- **Exercise directions**: Each entry that follows should be retyped exactly.

- **Task input**:
######

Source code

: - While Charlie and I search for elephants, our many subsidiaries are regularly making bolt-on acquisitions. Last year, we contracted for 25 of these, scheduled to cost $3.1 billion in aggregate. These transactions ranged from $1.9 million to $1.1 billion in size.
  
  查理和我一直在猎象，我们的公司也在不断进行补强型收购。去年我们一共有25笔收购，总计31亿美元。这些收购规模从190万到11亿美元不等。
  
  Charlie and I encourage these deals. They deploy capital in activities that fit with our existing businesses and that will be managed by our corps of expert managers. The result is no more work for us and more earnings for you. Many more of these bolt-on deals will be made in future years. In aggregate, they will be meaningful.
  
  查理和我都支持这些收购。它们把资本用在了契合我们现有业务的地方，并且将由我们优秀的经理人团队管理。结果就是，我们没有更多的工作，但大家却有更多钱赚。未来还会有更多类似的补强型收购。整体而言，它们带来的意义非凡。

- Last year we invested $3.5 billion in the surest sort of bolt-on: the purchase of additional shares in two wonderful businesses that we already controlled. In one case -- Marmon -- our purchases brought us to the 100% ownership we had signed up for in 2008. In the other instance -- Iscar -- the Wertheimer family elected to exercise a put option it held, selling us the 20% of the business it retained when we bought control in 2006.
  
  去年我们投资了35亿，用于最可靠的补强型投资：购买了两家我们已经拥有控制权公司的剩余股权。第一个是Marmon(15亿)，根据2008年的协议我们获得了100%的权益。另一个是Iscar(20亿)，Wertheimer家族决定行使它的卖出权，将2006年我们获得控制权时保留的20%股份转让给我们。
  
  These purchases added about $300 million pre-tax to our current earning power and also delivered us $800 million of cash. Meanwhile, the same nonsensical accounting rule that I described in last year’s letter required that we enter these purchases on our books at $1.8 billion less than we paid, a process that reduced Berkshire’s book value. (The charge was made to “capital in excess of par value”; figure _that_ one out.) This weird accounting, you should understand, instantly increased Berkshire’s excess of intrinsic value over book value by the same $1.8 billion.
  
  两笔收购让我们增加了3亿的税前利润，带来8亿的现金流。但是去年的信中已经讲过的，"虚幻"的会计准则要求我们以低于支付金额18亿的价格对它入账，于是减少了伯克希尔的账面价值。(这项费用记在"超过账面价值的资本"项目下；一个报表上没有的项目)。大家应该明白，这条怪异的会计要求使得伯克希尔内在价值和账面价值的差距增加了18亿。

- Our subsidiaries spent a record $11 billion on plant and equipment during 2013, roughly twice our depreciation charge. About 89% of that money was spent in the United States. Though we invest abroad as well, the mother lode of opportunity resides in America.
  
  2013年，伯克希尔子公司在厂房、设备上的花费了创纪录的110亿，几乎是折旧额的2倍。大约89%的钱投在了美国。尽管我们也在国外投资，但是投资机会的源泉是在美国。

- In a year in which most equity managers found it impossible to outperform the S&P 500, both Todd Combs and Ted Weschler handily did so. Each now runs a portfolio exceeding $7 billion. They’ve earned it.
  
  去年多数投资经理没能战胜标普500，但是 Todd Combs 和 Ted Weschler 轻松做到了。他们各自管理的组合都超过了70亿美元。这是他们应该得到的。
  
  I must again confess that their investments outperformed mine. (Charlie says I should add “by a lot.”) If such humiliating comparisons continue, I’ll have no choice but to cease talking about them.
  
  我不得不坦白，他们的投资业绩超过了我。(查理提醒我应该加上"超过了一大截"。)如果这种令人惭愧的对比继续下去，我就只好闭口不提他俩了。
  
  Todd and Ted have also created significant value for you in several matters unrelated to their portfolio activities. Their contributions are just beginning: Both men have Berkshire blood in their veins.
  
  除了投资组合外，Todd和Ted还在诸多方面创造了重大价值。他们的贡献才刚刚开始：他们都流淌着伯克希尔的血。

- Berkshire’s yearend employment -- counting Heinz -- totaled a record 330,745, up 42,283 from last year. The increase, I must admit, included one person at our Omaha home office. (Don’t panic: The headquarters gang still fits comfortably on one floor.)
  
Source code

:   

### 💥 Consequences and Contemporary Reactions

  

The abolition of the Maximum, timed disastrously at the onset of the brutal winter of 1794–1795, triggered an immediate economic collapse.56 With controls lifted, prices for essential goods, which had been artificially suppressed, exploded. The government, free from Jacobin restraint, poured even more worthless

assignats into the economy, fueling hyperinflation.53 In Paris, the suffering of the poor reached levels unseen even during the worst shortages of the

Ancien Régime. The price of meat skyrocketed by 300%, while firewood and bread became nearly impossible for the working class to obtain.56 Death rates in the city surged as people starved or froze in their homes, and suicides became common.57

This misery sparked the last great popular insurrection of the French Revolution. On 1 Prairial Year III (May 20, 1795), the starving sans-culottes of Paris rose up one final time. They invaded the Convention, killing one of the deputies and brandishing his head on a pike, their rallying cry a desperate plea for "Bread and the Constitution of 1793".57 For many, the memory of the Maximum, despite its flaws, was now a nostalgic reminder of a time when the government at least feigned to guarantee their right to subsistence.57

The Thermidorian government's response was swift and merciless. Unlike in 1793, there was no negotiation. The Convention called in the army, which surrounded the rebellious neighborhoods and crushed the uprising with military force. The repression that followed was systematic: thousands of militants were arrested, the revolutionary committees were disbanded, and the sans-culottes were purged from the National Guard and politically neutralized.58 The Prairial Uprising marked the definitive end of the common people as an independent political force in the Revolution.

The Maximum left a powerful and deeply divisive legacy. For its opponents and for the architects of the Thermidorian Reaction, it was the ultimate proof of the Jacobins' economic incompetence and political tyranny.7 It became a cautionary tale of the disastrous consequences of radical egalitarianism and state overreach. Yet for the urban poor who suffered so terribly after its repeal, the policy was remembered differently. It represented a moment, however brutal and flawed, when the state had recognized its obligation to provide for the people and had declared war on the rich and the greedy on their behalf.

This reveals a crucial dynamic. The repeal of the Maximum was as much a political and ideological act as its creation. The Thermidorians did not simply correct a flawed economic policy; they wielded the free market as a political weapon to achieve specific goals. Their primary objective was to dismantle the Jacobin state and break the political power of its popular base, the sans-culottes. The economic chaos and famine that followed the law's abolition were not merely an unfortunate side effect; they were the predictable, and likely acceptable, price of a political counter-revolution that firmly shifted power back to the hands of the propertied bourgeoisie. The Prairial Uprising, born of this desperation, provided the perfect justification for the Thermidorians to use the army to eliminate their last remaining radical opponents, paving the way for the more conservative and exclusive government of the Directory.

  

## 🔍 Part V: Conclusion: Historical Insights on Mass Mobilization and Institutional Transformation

######

- **The answer**:
Source code

: - While Charlie and I search for elephants, our many subsidiaries are regularly making bolt-on acquisitions. Last year, we contracted for 25 of these, scheduled to cost $3.1 billion in aggregate. These transactions ranged from $1.9 million to $1.1 billion in size.
  
  查理和我一直在猎象，我们的公司也在不断进行补强型收购。去年我们一共有25笔收购，总计31亿美元。这些收购规模从190万到11亿美元不等。
  
  Charlie and I encourage these deals. They deploy capital in activities that fit with our existing businesses and that will be managed by our corps of expert managers. The result is no more work for us and more earnings for you. Many more of these bolt-on deals will be made in future years. In aggregate, they will be meaningful.
  
  查理和我都支持这些收购。它们把资本用在了契合我们现有业务的地方，并且将由我们优秀的经理人团队管理。结果就是，我们没有更多的工作，但大家却有更多钱赚。未来还会有更多类似的补强型收购。整体而言，它们带来的意义非凡。

- Last year we invested $3.5 billion in the surest sort of bolt-on: the purchase of additional shares in two wonderful businesses that we already controlled. In one case -- Marmon -- our purchases brought us to the 100% ownership we had signed up for in 2008. In the other instance -- Iscar -- the Wertheimer family elected to exercise a put option it held, selling us the 20% of the business it retained when we bought control in 2006.
  
  去年我们投资了35亿，用于最可靠的补强型投资：购买了两家我们已经拥有控制权公司的剩余股权。第一个是Marmon(15亿)，根据2008年的协议我们获得了100%的权益。另一个是Iscar(20亿)，Wertheimer家族决定行使它的卖出权，将2006年我们获得控制权时保留的20%股份转让给我们。
  
  These purchases added about $300 million pre-tax to our current earning power and also delivered us $800 million of cash. Meanwhile, the same nonsensical accounting rule that I described in last year’s letter required that we enter these purchases on our books at $1.8 billion less than we paid, a process that reduced Berkshire’s book value. (The charge was made to “capital in excess of par value”; figure _that_ one out.) This weird accounting, you should understand, instantly increased Berkshire’s excess of intrinsic value over book value by the same $1.8 billion.
  
  两笔收购让我们增加了3亿的税前利润，带来8亿的现金流。但是去年的信中已经讲过的，"虚幻"的会计准则要求我们以低于支付金额18亿的价格对它入账，于是减少了伯克希尔的账面价值。(这项费用记在"超过账面价值的资本"项目下；一个报表上没有的项目)。大家应该明白，这条怪异的会计要求使得伯克希尔内在价值和账面价值的差距增加了18亿。

- Our subsidiaries spent a record $11 billion on plant and equipment during 2013, roughly twice our depreciation charge. About 89% of that money was spent in the United States. Though we invest abroad as well, the mother lode of opportunity resides in America.
  
  2013年，伯克希尔子公司在厂房、设备上的花费了创纪录的110亿，几乎是折旧额的2倍。大约89%的钱投在了美国。尽管我们也在国外投资，但是投资机会的源泉是在美国。

- In a year in which most equity managers found it impossible to outperform the S&P 500, both Todd Combs and Ted Weschler handily did so. Each now runs a portfolio exceeding $7 billion. They’ve earned it.
  
  去年多数投资经理没能战胜标普500，但是 Todd Combs 和 Ted Weschler 轻松做到了。他们各自管理的组合都超过了70亿美元。这是他们应该得到的。
  
  I must again confess that their investments outperformed mine. (Charlie says I should add “by a lot.”) If such humiliating comparisons continue, I’ll have no choice but to cease talking about them.
  
  我不得不坦白，他们的投资业绩超过了我。(查理提醒我应该加上"超过了一大截"。)如果这种令人惭愧的对比继续下去，我就只好闭口不提他俩了。
  
  Todd and Ted have also created significant value for you in several matters unrelated to their portfolio activities. Their contributions are just beginning: Both men have Berkshire blood in their veins.
  
  除了投资组合外，Todd和Ted还在诸多方面创造了重大价值。他们的贡献才刚刚开始：他们都流淌着伯克希尔的血。

- Berkshire’s yearend employment -- counting Heinz -- totaled a record 330,745, up 42,283 from last year. The increase, I must admit, included one person at our Omaha home office. (Don’t panic: The headquarters gang still fits comfortably on one floor.)
  
Source code

:   

### 💥 Consequences and Contemporary Reactions

  

The abolition of the Maximum, timed disastrously at the onset of the brutal winter of 1794–1795, triggered an immediate economic collapse.56 With controls lifted, prices for essential goods, which had been artificially suppressed, exploded. The government, free from Jacobin restraint, poured even more worthless

assignats into the economy, fueling hyperinflation.53 In Paris, the suffering of the poor reached levels unseen even during the worst shortages of the

Ancien Régime. The price of meat skyrocketed by 300%, while firewood and bread became nearly impossible for the working class to obtain.56 Death rates in the city surged as people starved or froze in their homes, and suicides became common.57

This misery sparked the last great popular insurrection of the French Revolution. On 1 Prairial Year III (May 20, 1795), the starving sans-culottes of Paris rose up one final time. They invaded the Convention, killing one of the deputies and brandishing his head on a pike, their rallying cry a desperate plea for "Bread and the Constitution of 1793".57 For many, the memory of the Maximum, despite its flaws, was now a nostalgic reminder of a time when the government at least feigned to guarantee their right to subsistence.57

The Thermidorian government's response was swift and merciless. Unlike in 1793, there was no negotiation. The Convention called in the army, which surrounded the rebellious neighborhoods and crushed the uprising with military force. The repression that followed was systematic: thousands of militants were arrested, the revolutionary committees were disbanded, and the sans-culottes were purged from the National Guard and politically neutralized.58 The Prairial Uprising marked the definitive end of the common people as an independent political force in the Revolution.

The Maximum left a powerful and deeply divisive legacy. For its opponents and for the architects of the Thermidorian Reaction, it was the ultimate proof of the Jacobins' economic incompetence and political tyranny.7 It became a cautionary tale of the disastrous consequences of radical egalitarianism and state overreach. Yet for the urban poor who suffered so terribly after its repeal, the policy was remembered differently. It represented a moment, however brutal and flawed, when the state had recognized its obligation to provide for the people and had declared war on the rich and the greedy on their behalf.

This reveals a crucial dynamic. The repeal of the Maximum was as much a political and ideological act as its creation. The Thermidorians did not simply correct a flawed economic policy; they wielded the free market as a political weapon to achieve specific goals. Their primary objective was to dismantle the Jacobin state and break the political power of its popular base, the sans-culottes. The economic chaos and famine that followed the law's abolition were not merely an unfortunate side effect; they were the predictable, and likely acceptable, price of a political counter-revolution that firmly shifted power back to the hands of the propertied bourgeoisie. The Prairial Uprising, born of this desperation, provided the perfect justification for the Thermidorians to use the army to eliminate their last remaining radical opponents, paving the way for the more conservative and exclusive government of the Directory.

  

## 🔍 Part V: Conclusion: Historical Insights on Mass Mobilization and Institutional Transformation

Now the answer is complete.